Government has made a move towards reducing the costs associated with loan indexation. It has also provided temporary loan forgiveness, and is investing to promote greater access to university. But it should do more to embrace and address the challenges students AND universities face.

Abigail Payne is the Director & Ronald Henderson Professor at the Melbourne Institute: Applied Economic & Social Research at the University of Melbourne. Her research is wide- ranging and includes the effects of policy on educational outcomes, schooling transitions, gender differences, and student performance; the determinants of poverty and disadvantage and the mechanisms for reducing poverty; and charitable giving and the role played by nonprofits in service provision.  

Republish this article for free, online or in print, under Creative Commons licence.

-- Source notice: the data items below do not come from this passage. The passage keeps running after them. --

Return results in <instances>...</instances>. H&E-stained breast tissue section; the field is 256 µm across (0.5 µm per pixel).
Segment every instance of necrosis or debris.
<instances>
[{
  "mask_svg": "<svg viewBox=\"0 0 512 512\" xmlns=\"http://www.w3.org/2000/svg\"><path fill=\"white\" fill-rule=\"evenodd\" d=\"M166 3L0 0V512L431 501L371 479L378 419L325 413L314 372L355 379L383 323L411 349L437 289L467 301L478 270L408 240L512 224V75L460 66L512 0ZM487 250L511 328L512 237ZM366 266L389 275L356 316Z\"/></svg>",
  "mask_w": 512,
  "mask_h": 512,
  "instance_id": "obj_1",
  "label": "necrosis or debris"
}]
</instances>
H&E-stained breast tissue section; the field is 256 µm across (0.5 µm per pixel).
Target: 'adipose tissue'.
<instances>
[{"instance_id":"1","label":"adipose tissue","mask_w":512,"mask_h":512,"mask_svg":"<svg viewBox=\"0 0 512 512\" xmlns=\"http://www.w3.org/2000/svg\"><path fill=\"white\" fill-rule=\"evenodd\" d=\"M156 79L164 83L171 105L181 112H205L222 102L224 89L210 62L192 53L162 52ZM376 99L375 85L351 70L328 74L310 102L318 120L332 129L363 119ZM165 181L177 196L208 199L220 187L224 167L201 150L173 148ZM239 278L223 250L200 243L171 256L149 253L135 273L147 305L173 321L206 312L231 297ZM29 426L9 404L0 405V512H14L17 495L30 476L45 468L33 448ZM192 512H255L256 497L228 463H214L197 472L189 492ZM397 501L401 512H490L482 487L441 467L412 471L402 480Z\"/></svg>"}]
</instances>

One thought on “Budget 2024: The government must support universities, students – and research

  1. Australia may have already reached peak university enrollment, and that would be a good thing. More university students is not the best way to reach a 80% post secondary qualification level. The government made a subtle change in their target, which I suggested in my accord submission, to include vocational education in the 80%. A good way to reduce university fees is for students to attend TAFE first, & then those who feel they need university to get credit for their vocational studies. However, universities will need to lift their game with courses for students used to rapid, real world based courses.